Out of all of the different GMs and Managers that I’ve had the privilege to work with I feel that one manager from Texas has impacted me the most on a personal level. This young woman was not much older than me, she was nervous about coming to my Centre as it was the first time she travelled to give support to another location, and she celebrated Easter from her hotel room on the phone with her husband and two children. This woman had a LOT of reasons to dislike the timing of her visit to Boston, but she did not express a single aggravated thought during her entire visit. Before meeting this woman I thought that my management situation was bad, and I was gladly humbled when she shared with me that when she was hired into our company her GM was fired right after she received her training. Her most experienced help available did not know her well enough to respond to her leadership right away, and she had had about 2 weeks exposure to the company before she had to run things on her own.
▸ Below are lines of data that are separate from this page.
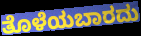
ತೊಳೆಯಬಾರದು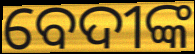
ବେଦୀଙ୍କ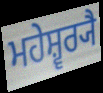
ਮਹੇਸ਼੍ਵਰ੍ਯੈ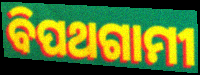
ବିପଥଗାମୀ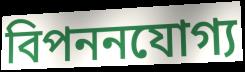
বিপননযোগ্যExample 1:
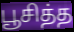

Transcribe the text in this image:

பூசித்த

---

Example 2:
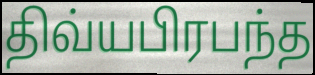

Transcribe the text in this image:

திவ்யபிரபந்த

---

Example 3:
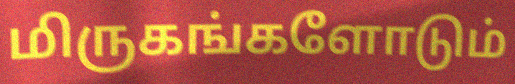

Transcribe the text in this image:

மிருகங்களோடும்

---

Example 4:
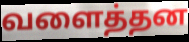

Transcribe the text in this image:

வளைத்தன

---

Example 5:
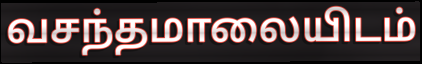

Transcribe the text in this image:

வசந்தமாலையிடம்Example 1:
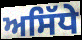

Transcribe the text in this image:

ਅਸਿੱਧੇ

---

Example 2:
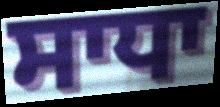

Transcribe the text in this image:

ਸਾਧਾ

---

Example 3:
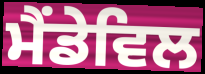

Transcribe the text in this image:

ਮੈਂਡੇਵਿਲ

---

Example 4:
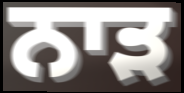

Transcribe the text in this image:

ਨਾੜ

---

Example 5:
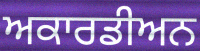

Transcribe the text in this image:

ਅਕਾਰਡੀਅਨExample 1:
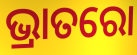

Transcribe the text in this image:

ଭ୍ରାତରୋ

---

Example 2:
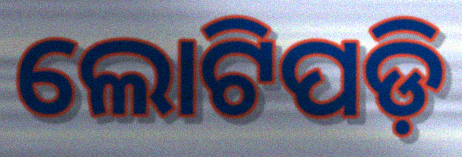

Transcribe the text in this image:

ଲୋଟିପଡ଼ି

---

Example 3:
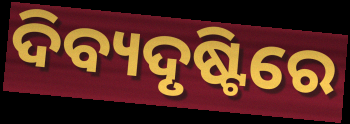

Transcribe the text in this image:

What kept this woman going during her transition? The same thing that has kept me going since she led me by example—positivity. Positivity as a concept was something that I tried to impress upon my crew to keep morale high, but I was admittedly faking it a lot of the time at first. Spinning my wheels and trying to get things done without having a lot of experience or consistency to help my efforts, negativity easily crept into my mindset. To my chagrin, that negativity kept me pretty comfortable for a while; I was almost content stewing over a host of little things that a positive person wouldn’t even think about for more than a few seconds. Staying positive is not easy when you’re stuck in your own ways and you can’t see the bigger picture, the impact that positivity can have on your team. Positivity can be the difference between having to calm your staff member down when a customer is rude vs. laughing about how calmly they deflected a rude comment. Positivity can be the difference between raging out whenever the phone rings vs. jumping to grab the phone because every call could lead to more business. Positivity can be the difference between putting on your uniform and dreading the next ten hours vs. putting on your uniform excited to make a difference.
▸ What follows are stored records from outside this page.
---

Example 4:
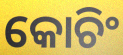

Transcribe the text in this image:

କୋଚିଂ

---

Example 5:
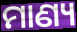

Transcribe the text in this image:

ମାଣ୍ୟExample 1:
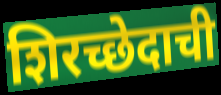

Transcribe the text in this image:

शिरच्छेदाची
I still have a lot to learn, and I am positive that my new General Manager and I will work exceptionally well together when I return from vacation. I got to work alongside him during a lot of his training and he shows a sincere effort to improve himself, me, our team, and our Centre. I look forward to growing under his leadership, improving my own leadership, and looking back on my recent transitional period as a learning experience from my first year on the job.